After an information gathering phase, a Co-Design Committee was established. The Committee involved 25 members, with Peer Ambassadors, healthcare professionals, media professionals, and workplace mental health champions. Three focus groups were held via Zoom, plus ongoing conversations via instant messaging platform Slack. The focus groups focused on designing the podcast using virtual brainstorming and decision-making tools.

Participants discussed possible barriers associated with appealing to listeners, making the content emotionally resonant and engaging, and translation to listeners’ attitude change. They collaborated to identify the focus of individual episodes (areas where stigma and discrimination are common), episode storyboards that centralise lived experience narratives, and content principles (such as having clear calls to action and providing listener resources).

In conclusion, the co-design process allowed participants to design episodes that have potential to maximise strengths and minimise limitations of the podcast format. Once produced, the podcast will be evaluated for its impact on attitude change.

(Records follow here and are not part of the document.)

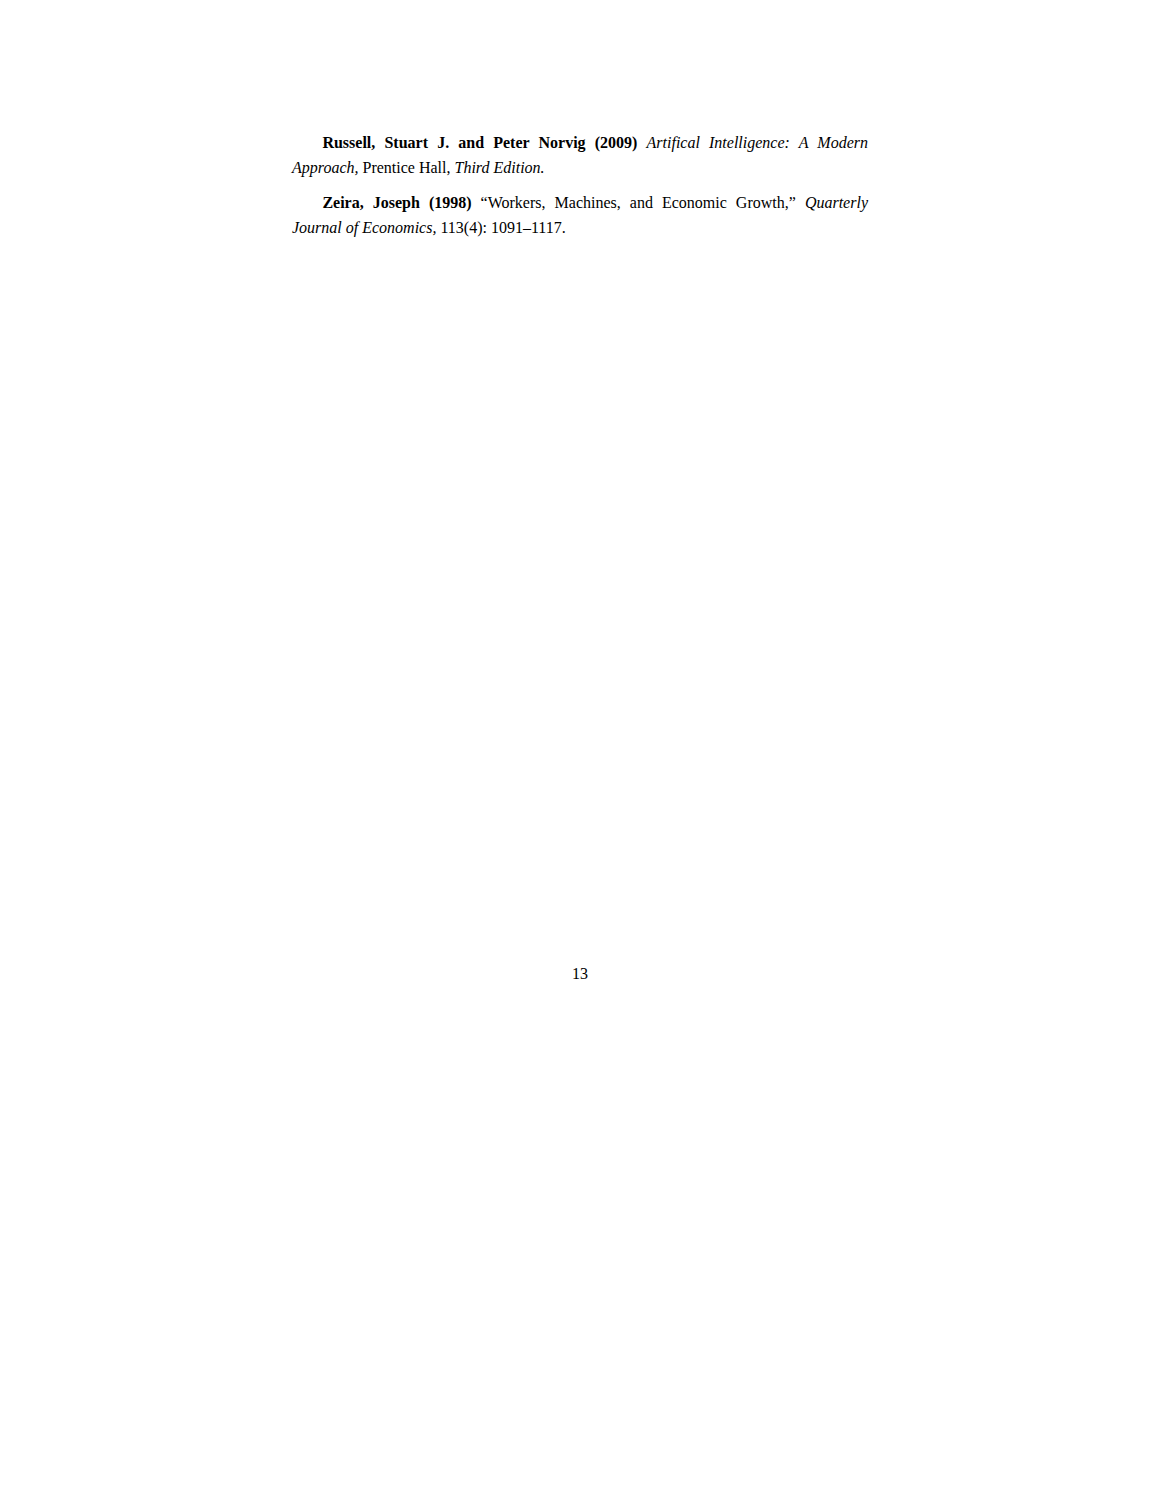Russell, Stuart J. and Peter Norvig (2009) Artifical Intelligence: A Modern Approach, Prentice Hall, Third Edition.
Zeira, Joseph (1998) “Workers, Machines, and Economic Growth,” Quarterly Journal of Economics, 113(4): 1091–1117.
13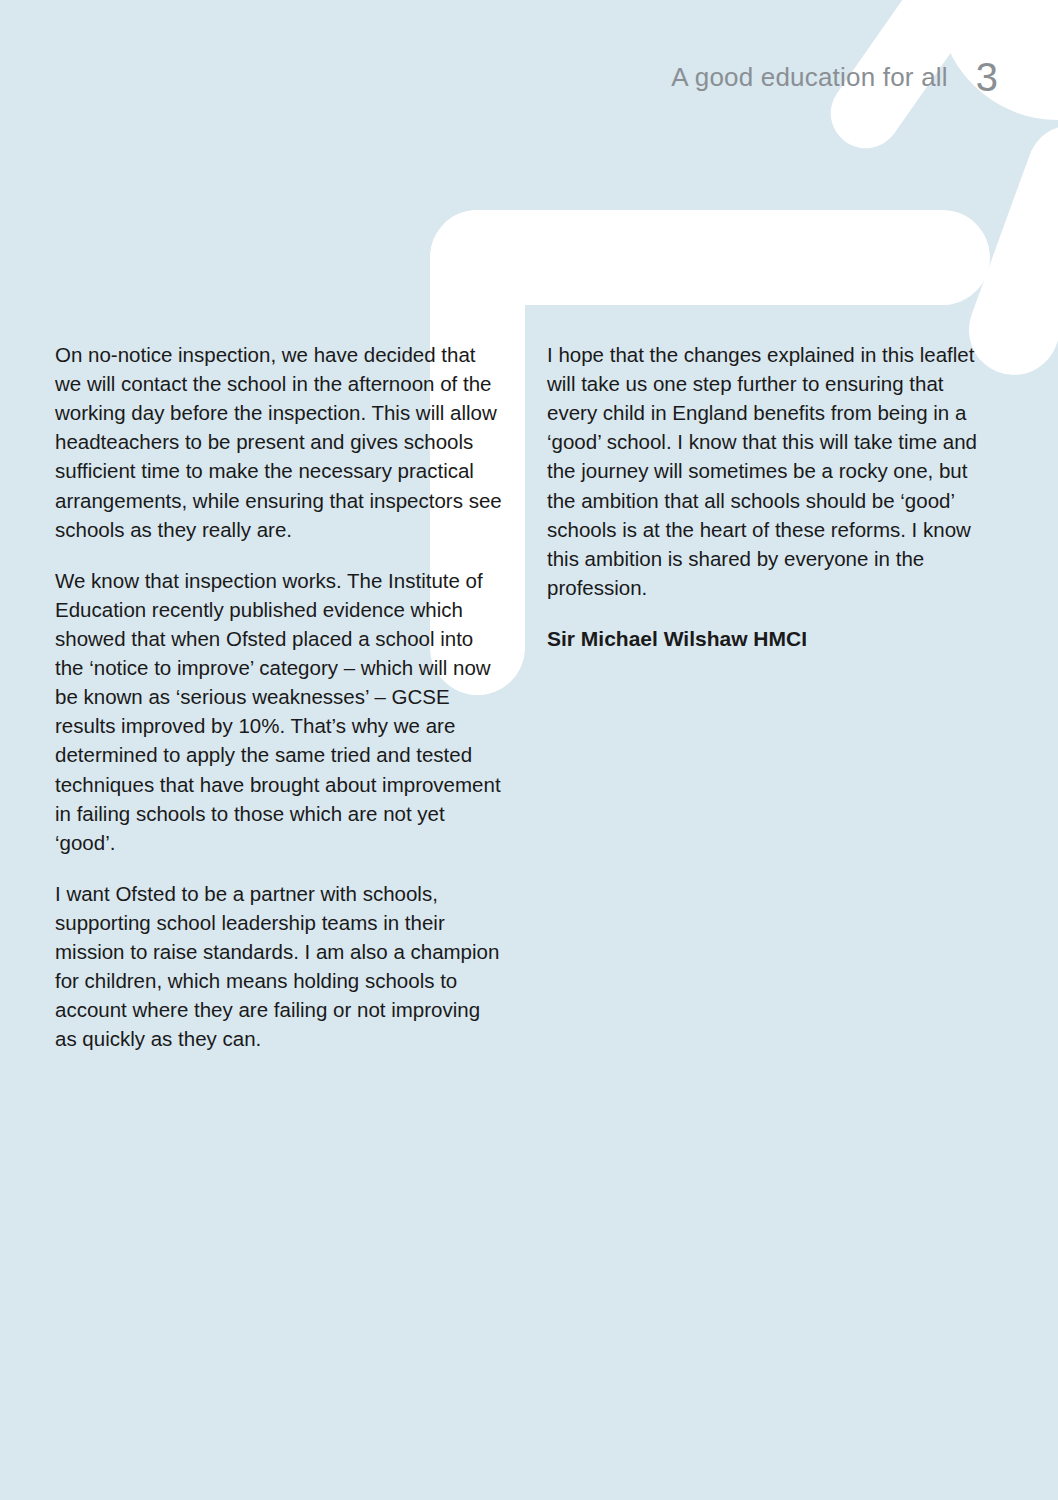A good education for all 3
On no-notice inspection, we have decided that we will contact the school in the afternoon of the working day before the inspection. This will allow headteachers to be present and gives schools sufficient time to make the necessary practical arrangements, while ensuring that inspectors see schools as they really are.
We know that inspection works. The Institute of Education recently published evidence which showed that when Ofsted placed a school into the ‘notice to improve’ category – which will now be known as ‘serious weaknesses’ – GCSE results improved by 10%. That’s why we are determined to apply the same tried and tested techniques that have brought about improvement in failing schools to those which are not yet ‘good’.
I want Ofsted to be a partner with schools, supporting school leadership teams in their mission to raise standards. I am also a champion for children, which means holding schools to account where they are failing or not improving as quickly as they can.
I hope that the changes explained in this leaflet will take us one step further to ensuring that every child in England benefits from being in a ‘good’ school. I know that this will take time and the journey will sometimes be a rocky one, but the ambition that all schools should be ‘good’ schools is at the heart of these reforms. I know this ambition is shared by everyone in the profession.
Sir Michael Wilshaw HMCI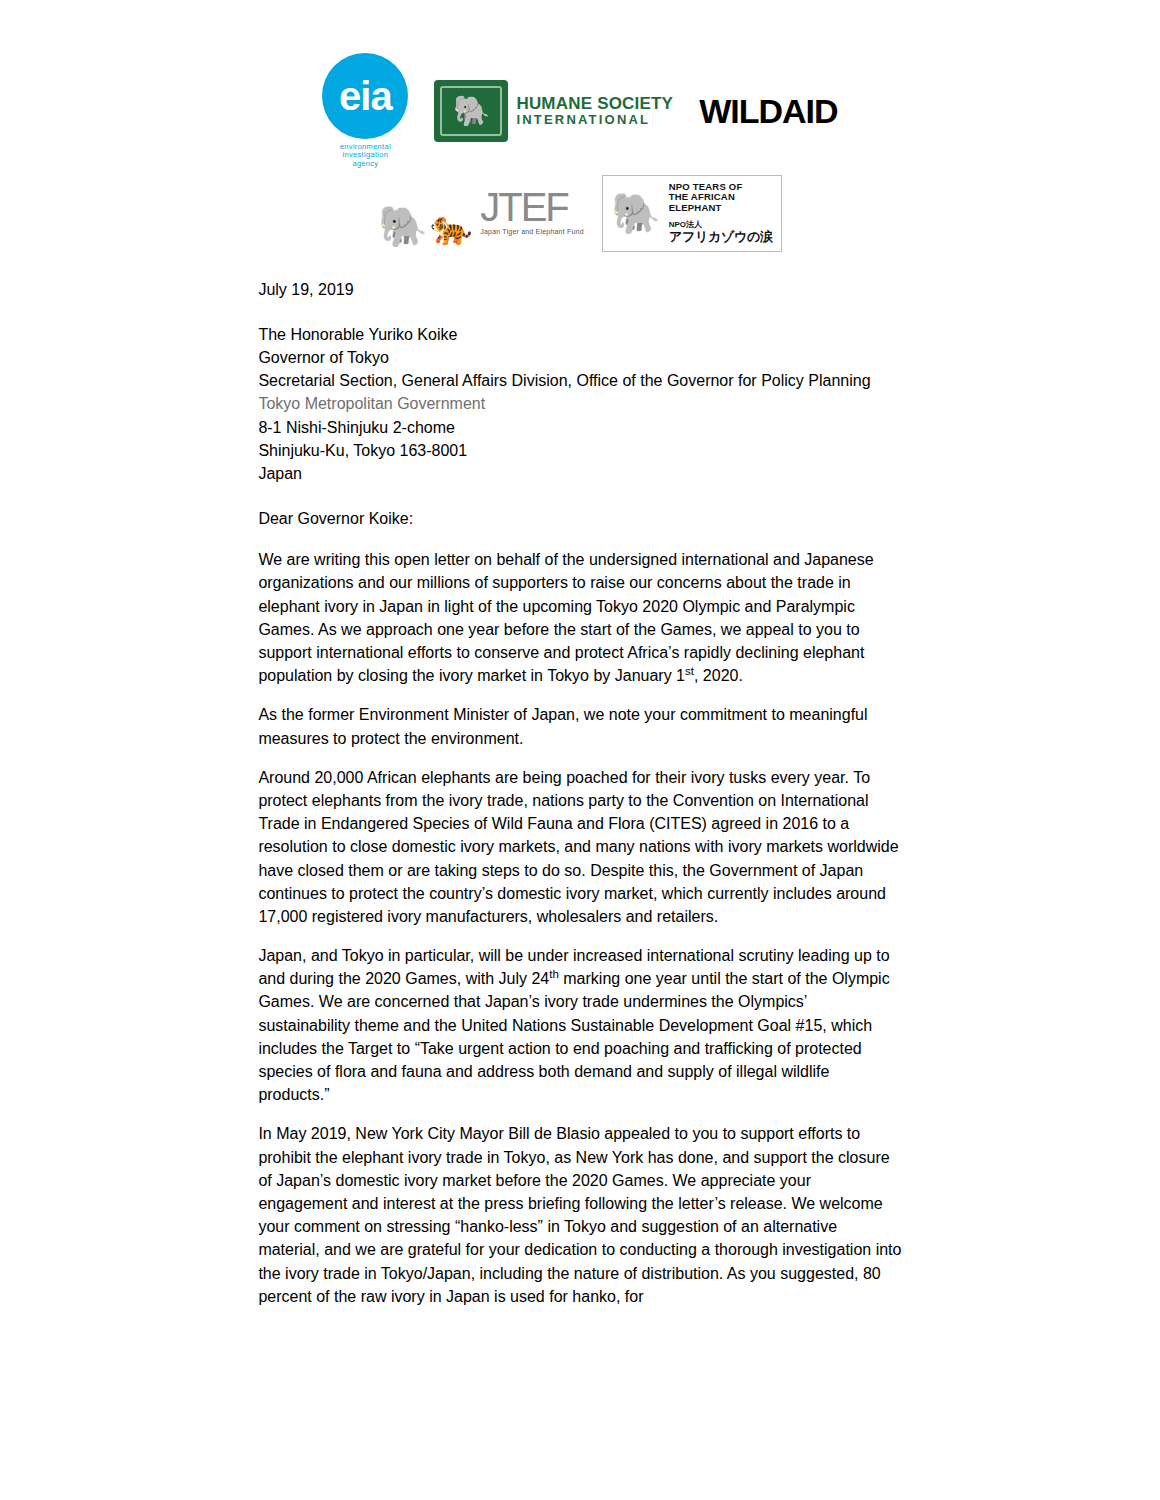eia
environmental
investigation
agency
HUMANE SOCIETY
INTERNATIONAL
WILDAID
🐘 🐅
JTEF
Japan Tiger and Elephant Fund
🐘
NPO TEARS OF
THE AFRICAN
ELEPHANT
NPO法人
アフリカゾウの涙
July 19, 2019
The Honorable Yuriko Koike
Governor of Tokyo
Secretarial Section, General Affairs Division, Office of the Governor for Policy Planning
Tokyo Metropolitan Government
8-1 Nishi-Shinjuku 2-chome
Shinjuku-Ku, Tokyo 163-8001
Japan
Dear Governor Koike:
We are writing this open letter on behalf of the undersigned international and Japanese organizations and our millions of supporters to raise our concerns about the trade in elephant ivory in Japan in light of the upcoming Tokyo 2020 Olympic and Paralympic Games. As we approach one year before the start of the Games, we appeal to you to support international efforts to conserve and protect Africa’s rapidly declining elephant population by closing the ivory market in Tokyo by January 1st, 2020.
As the former Environment Minister of Japan, we note your commitment to meaningful measures to protect the environment.
Around 20,000 African elephants are being poached for their ivory tusks every year. To protect elephants from the ivory trade, nations party to the Convention on International Trade in Endangered Species of Wild Fauna and Flora (CITES) agreed in 2016 to a resolution to close domestic ivory markets, and many nations with ivory markets worldwide have closed them or are taking steps to do so. Despite this, the Government of Japan continues to protect the country’s domestic ivory market, which currently includes around 17,000 registered ivory manufacturers, wholesalers and retailers.
Japan, and Tokyo in particular, will be under increased international scrutiny leading up to and during the 2020 Games, with July 24th marking one year until the start of the Olympic Games. We are concerned that Japan’s ivory trade undermines the Olympics’ sustainability theme and the United Nations Sustainable Development Goal #15, which includes the Target to “Take urgent action to end poaching and trafficking of protected species of flora and fauna and address both demand and supply of illegal wildlife products.”
In May 2019, New York City Mayor Bill de Blasio appealed to you to support efforts to prohibit the elephant ivory trade in Tokyo, as New York has done, and support the closure of Japan’s domestic ivory market before the 2020 Games. We appreciate your engagement and interest at the press briefing following the letter’s release. We welcome your comment on stressing “hanko-less” in Tokyo and suggestion of an alternative material, and we are grateful for your dedication to conducting a thorough investigation into the ivory trade in Tokyo/Japan, including the nature of distribution. As you suggested, 80 percent of the raw ivory in Japan is used for hanko, for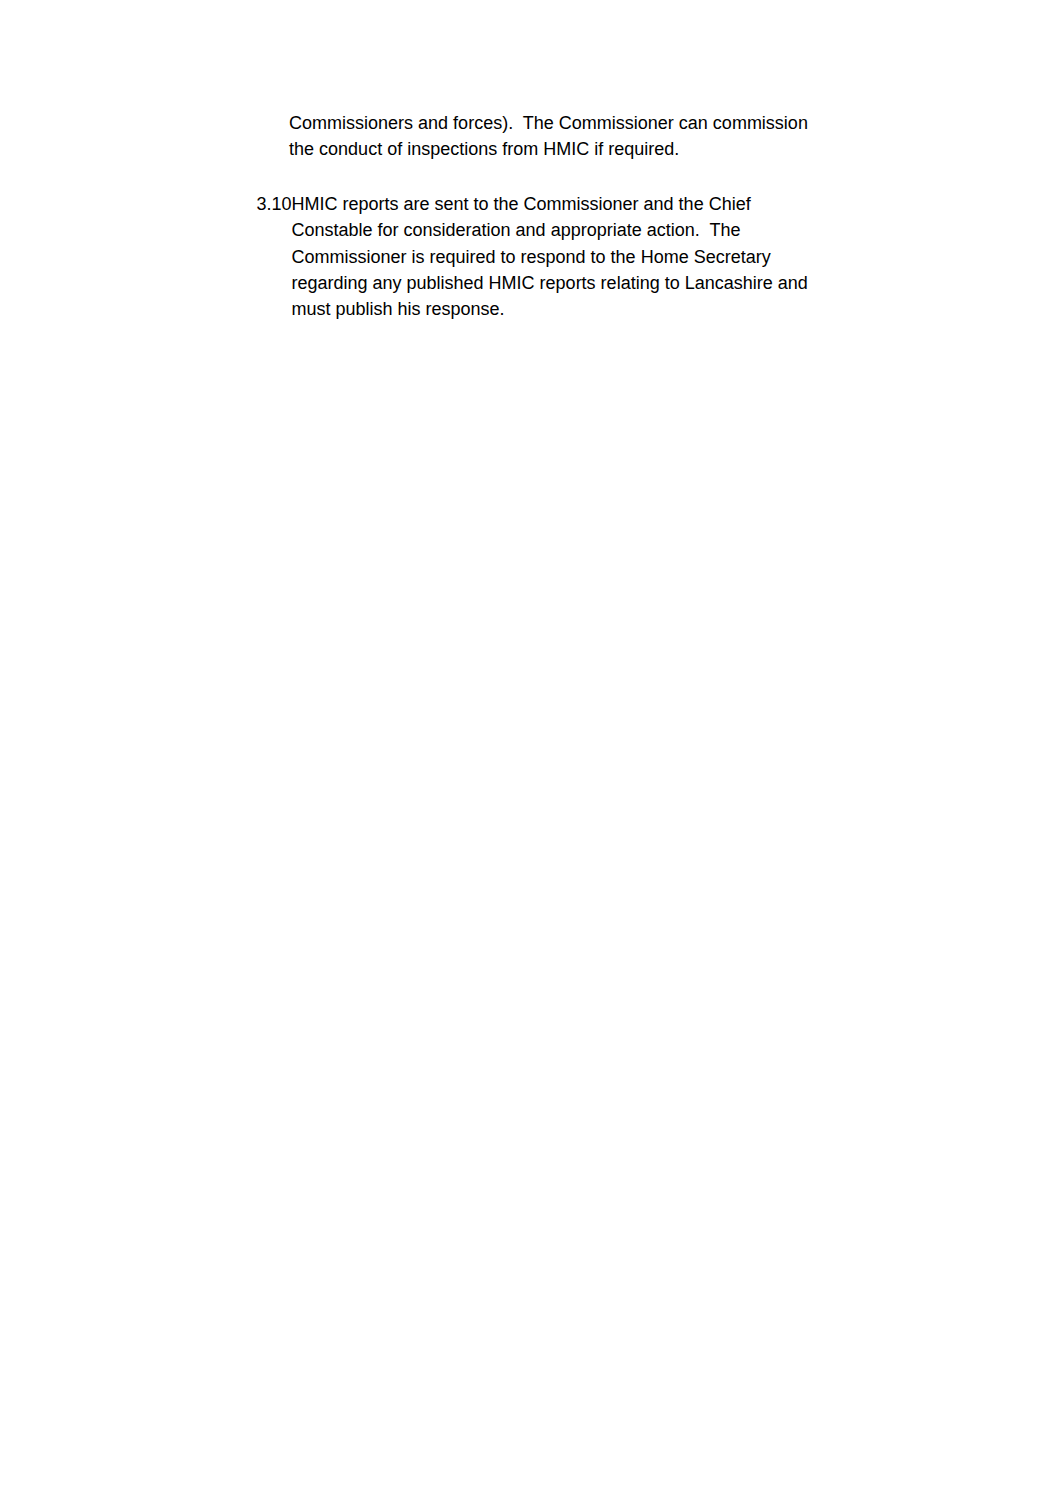Commissioners and forces). The Commissioner can commission the conduct of inspections from HMIC if required.
3.10
HMIC reports are sent to the Commissioner and the Chief Constable for consideration and appropriate action. The Commissioner is required to respond to the Home Secretary regarding any published HMIC reports relating to Lancashire and must publish his response.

PANEL PRESENTATION: Exploring the 3 L’s of Experience - Lived Experience, Learned Experience and Leadership Experience
De Backman-Hoyle

This presentation starts with unpacking the term ‘Experience’ - is the term purely derived from a humanistic perspective? Can we suggest that all mental health Lived Experiences are of equal value? What about experience outcomes from a Learned Experience such as through mental health formal qualifications and specialisation? How does this type of experience and knowledge differ from the value of Lived Experience? Do the professional perspectives of learned experience hold more power, authority and overall consequences for the mental health sector than lived experience? Are there pros and cons to both? Are assumptions and risks identified more readily from one group or another? Is there currently segregation and is the potential of integration of lived and learned a real possibility?

A critical third L is the importance and impact of Leadership, both self-leadership and organisational leadership when needing to influence positive change within the mental health sector.

A final consideration of the presentation will be to imagine the possibility of a merger between all three L's at a systemic level, to avoid the risks of silo based 'L' as individual identities and categories of peoples, can we imagine a cross experience based model that role models lateral opportunities and that better encourages collaborative practices? We would like to think so.